There’s no point having a dream job if you’re going to let it kill you

Mental health awareness is a hotly debated subject at the moment and many people will experience challenges with their mental health at some point in their lives. Mental health is everyone’s business. It can happen to anybody. Experiencing poor mental health is not an issue specific to the creative industries and one in four adults in the UK will deal with a mental illness at some point. However, for the majority of self employed artists and engineers, there is no compassionate leave, no sabbatical, no HR support, often times of little peer support and that expectation to carry on regardless. The nature of precarious work in a business that often pays terribly unless you hit the very upper echelons can exacerbate both physical and mental health.
There is an existential crisis surrounding the idea of value and worth which becomes this creeping anxiety about whether or not what you do is valuable. If allowed, that anxiety can generate an environment in which it’s nearly impossible to imagine a future. There are a multitude of factors that cause mental difficulties, such as lack of sleep, long working hours, unrealistic deadlines, being thrust into the spotlight and gruelling non-stop tours and promotions.
High profile celebrities coming forward to openly discuss their mental health concerns has led to a huge awareness and the depth of the problem. These problems aren’t just prevalent among the high profile artists we know and love, but are entrenched in every layer, from the jobbing musicians trying to piece together a demo, to tour managers, producers, engineers and agents. The increased awareness of mental health in the creative industries and the stigma surrounding mental illness appears to be fading. We now talk more openly about mental health and the death of Amy Winehouse in 2011 and more recently Chester Bennington and Keith Flint has forced even more discussion across the industry.

So what can we do?
Around one in four workers are affected by conditions like depression, anxiety and stress every year. It is vital they get the support they need. It’s important to think about your own mental health… if you can’t look after yourself, you can’t in turn look after your artists.

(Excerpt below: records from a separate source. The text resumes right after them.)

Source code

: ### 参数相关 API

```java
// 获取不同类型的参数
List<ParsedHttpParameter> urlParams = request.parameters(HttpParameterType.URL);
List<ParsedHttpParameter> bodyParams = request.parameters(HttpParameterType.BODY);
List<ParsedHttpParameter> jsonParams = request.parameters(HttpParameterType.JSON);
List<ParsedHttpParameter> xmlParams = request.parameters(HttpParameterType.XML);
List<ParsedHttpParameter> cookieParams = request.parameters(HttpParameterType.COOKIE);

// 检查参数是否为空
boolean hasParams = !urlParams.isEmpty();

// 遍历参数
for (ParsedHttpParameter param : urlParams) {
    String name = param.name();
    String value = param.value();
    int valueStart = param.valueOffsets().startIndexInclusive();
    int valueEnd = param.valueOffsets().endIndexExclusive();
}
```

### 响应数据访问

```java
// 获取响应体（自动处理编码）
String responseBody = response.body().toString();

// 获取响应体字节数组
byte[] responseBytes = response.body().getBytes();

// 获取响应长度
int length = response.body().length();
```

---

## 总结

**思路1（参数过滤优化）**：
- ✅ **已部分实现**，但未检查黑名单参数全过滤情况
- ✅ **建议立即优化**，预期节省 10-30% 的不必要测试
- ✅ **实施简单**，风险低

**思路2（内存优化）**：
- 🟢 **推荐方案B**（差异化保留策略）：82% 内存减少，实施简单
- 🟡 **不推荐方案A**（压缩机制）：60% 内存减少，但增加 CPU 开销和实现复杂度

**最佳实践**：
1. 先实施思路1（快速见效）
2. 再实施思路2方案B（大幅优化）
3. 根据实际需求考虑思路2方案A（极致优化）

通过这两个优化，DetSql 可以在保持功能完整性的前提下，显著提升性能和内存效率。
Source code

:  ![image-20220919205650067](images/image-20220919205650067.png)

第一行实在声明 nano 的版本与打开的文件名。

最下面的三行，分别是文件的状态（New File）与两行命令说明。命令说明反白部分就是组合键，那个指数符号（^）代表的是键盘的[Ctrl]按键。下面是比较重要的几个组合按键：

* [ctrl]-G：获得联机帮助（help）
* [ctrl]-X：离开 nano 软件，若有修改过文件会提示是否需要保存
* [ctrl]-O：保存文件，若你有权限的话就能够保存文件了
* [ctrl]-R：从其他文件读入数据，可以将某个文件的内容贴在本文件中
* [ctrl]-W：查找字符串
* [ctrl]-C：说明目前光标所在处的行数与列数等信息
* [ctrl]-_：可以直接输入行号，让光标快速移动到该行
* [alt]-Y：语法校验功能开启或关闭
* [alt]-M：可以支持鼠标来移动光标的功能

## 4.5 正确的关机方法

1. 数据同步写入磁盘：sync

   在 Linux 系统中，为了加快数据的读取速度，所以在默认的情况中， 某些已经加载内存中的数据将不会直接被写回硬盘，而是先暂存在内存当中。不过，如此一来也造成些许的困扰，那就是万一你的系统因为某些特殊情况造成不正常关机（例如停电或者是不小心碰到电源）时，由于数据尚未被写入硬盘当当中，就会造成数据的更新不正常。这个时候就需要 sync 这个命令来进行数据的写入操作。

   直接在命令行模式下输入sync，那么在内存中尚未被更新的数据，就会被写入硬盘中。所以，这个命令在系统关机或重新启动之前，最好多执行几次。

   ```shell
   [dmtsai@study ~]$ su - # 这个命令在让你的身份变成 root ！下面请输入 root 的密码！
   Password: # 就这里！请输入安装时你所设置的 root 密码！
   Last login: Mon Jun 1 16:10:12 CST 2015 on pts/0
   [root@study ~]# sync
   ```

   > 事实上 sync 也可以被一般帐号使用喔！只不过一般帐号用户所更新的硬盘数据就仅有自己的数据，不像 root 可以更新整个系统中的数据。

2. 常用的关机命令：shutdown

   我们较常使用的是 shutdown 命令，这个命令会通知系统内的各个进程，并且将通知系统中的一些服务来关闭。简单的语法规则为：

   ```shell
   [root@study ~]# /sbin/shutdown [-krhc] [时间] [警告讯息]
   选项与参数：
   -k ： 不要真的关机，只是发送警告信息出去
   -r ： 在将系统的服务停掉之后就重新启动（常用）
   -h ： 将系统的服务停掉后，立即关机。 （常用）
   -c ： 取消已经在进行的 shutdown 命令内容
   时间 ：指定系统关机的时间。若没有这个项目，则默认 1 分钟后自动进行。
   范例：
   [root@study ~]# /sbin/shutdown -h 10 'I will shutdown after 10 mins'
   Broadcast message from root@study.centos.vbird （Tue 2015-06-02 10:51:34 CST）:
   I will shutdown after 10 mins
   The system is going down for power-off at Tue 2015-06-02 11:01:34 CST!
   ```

After the death of Linkin Parks front man Chester Bennington, his widow highlighted the five universal signs of mental illness. She identified them as:
• Change in Personality
• Agitation and Irritability
• Withdrawal
• Change in self care
• Feeling Hopeless
The creative process itself can have a great self medicating effect for mental health issues, but it can also produce incredible highs and lows that can exacerbate mental health issues so you can’t let the pressures determine who you are. Once the issue is out into the open and we are talking about it we need to keep talking about it. It’s alright to have feelings of anxiety and depression but you do need to do something about it because if you don’t the pressure will make it worse. Recognise the warning signs and keep people around you who are there for you for support. It’s important to see that it’s not always just one thing but a combination of things that can bring you down.

We need to be able to signpost people to those who can help. We all know from the media that the current NHS mental health services are overwhelmed. However, there are others able to help in addition to the NHS. There are many councillors who offer personal support and services and charities such as MIND, BAPM (British Association for Performing Arts Medicine) and the MMF (Music Managers Forum), Music Minds Matter, MIND, Time to Change and Young Minds.
Once we start paying more attention, we might be able to lessen the stigma associated with mental health and have a healthier and more sustainable industry.